Artificial Symmetries for Calculating Vibrational Energies of Linear Molecules

Abstract

Linear molecules usually represent a special case in rotational-vibrational calculations due to a singularity of the kinetic energy operator that arises from the rotation about the a (the principal axis of least moment of inertia, becoming the molecular axis at the linear equilibrium geometry) being undefined. Assuming the standard ro-vibrational basis functions, in the 3N−6 approach, of the form ∣ν1,ν2,ν3ℓ3;J,k,m⟩, tackling the unique difficulties of linear molecules involves constraining the vibrational and rotational functions with k=ℓ3, which are the projections, in units of ℏ, of the corresponding angular momenta onto the molecular axis. These basis functions are assigned to irreducible representations (irreps) of the C2v(M) molecular symmetry group.
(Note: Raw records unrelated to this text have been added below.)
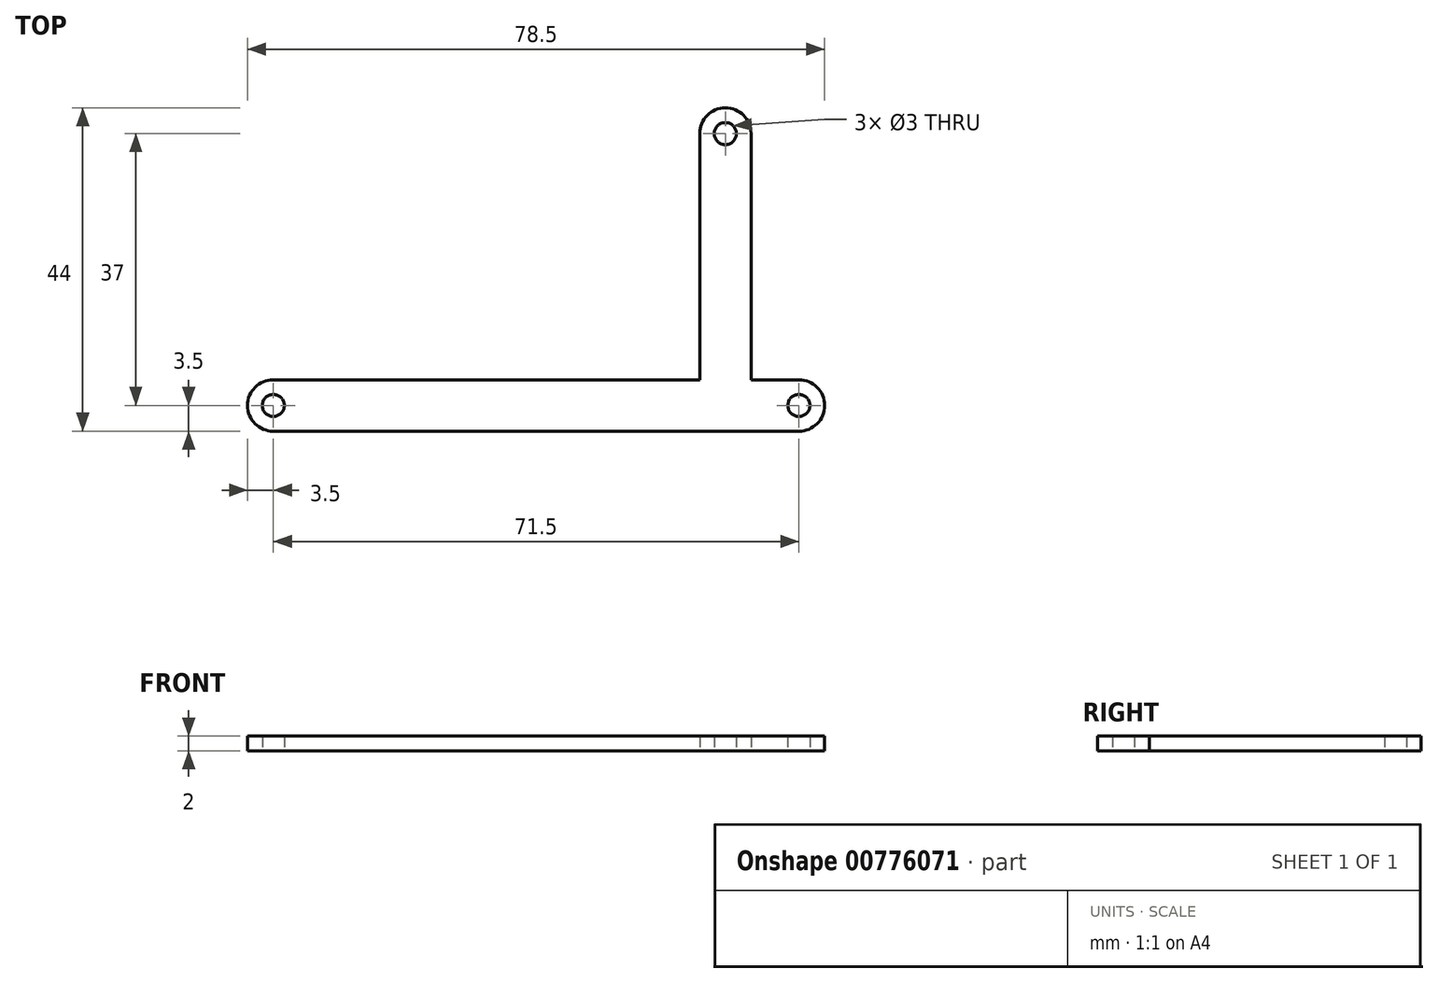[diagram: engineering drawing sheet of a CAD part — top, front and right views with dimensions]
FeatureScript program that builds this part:
annotation { "Feature Type Name" : "Feature", "Feature Type Description" : "" }
export const myFeature = defineFeature(function(context is Context, id is Id, definition is map)
    precondition{}
    {
        {
            var Q0;
            Q0=qCreatedBy(makeId("Top.planeOp"),FACE);
            var sketch = newSketch(context, id + "F0", { "sketchPlane" : qUnion([Q0])});
            skCircle(sketch, "E0", {"center": v(0, 0) * mm, "radius": 1.5 * mm});
            skCircle(sketch, "E1", {"center": v(71.5, 0) * mm, "radius": 1.5 * mm});
            skCircle(sketch, "E2", {"center": v(61.5, 37) * mm, "radius": 1.5 * mm});
            skArc(sketch, "E3.0", {"start": v(65, 37) * mm, "mid": v(61.5, 40.5) * mm, "end": v(58, 37) * mm});
            skArc(sketch, "E4.0", {"start": v(71.5, -3.5) * mm, "mid": v(75, 0) * mm, "end": v(71.5, 3.5) * mm});
            skArc(sketch, "E5.0", {"start": v(0, 3.5) * mm, "mid": v(-3.5, 0) * mm, "end": v(0, -3.5) * mm});
            skLineSegment(sketch, "E6", {"start": v(0, 3.5) * mm, "end": v(58, 3.5) * mm});
            skLineSegment(sketch, "E7", {"start": v(0, -3.5) * mm, "end": v(71.5, -3.5) * mm});
            skLineSegment(sketch, "E8", {"start": v(58, 37) * mm, "end": v(58, 3.5) * mm});
            skLineSegment(sketch, "E9", {"start": v(65, 37) * mm, "end": v(65, 3.5) * mm});
            skLineSegment(sketch, "E10.trimOffspring", {"start": v(65, 3.5) * mm, "end": v(71.5, 3.5) * mm});
            skSolve(sketch);
        }
        {
            var Q0;
            Q0=makeQuery(id+"F0.imprint","IMPRINT",FACE,{"disambiguationData":[TD([[makeQuery(id+"F0.imprint","IMPRINT",EDGE,{"derivedFrom":sQuery(id+"F0.wireOp",EDGE,"E0")}),-1.0]])]});
            extrude(context, id + "F1", {"entities" : qUnion([Q0]), "depth" : 2 * mm, "offsetDistance" : 25 * mm});
        }
    });
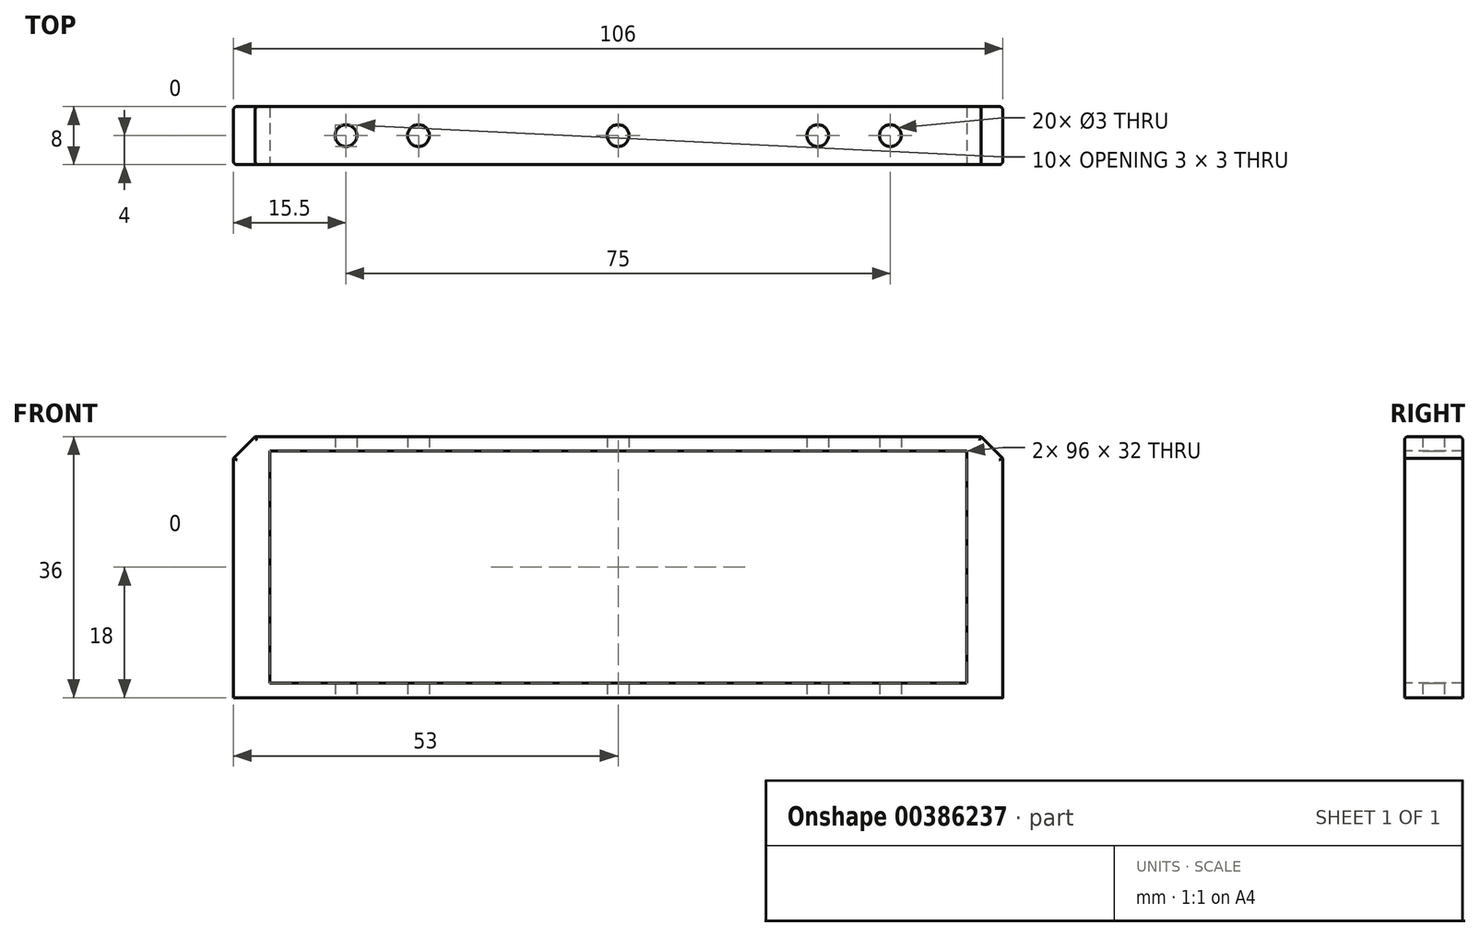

This, in turn, necessitates purpose-built codes that specifically deal with linear molecules. In the present work, we describe an alternative scheme and introduce an (artificial) group that ensures that the condition ℓ3=k is automatically applied solely through symmetry group algebra. The advantage of such an approach is that the application of symmetry group algebra in ro-vibrational calculations is ubiquitous, and so this method can be used to enable ro-vibrational calculations of linear molecules in polyatomic codes with fairly minimal modifications. To this end, we construct a—formally infinite—artificial molecular symmetry group D∞h(AEM), which consists of one-dimensional (non-degenerate) irreducible representations and use it to classify vibrational and rotational basis functions according to ℓ and k. This extension to non-rigorous, artificial symmetry groups is based on cyclic groups of prime-order. Opposite to the usual scenario, where the form of symmetry adapted basis sets is dictated by the symmetry group the molecule belongs to, here the symmetry group D∞h(AEM) is built to satisfy properties for the convenience of the basis set construction and matrix elements calculations. We believe that the idea of purpose-built artificial symmetry groups can be useful in other applications.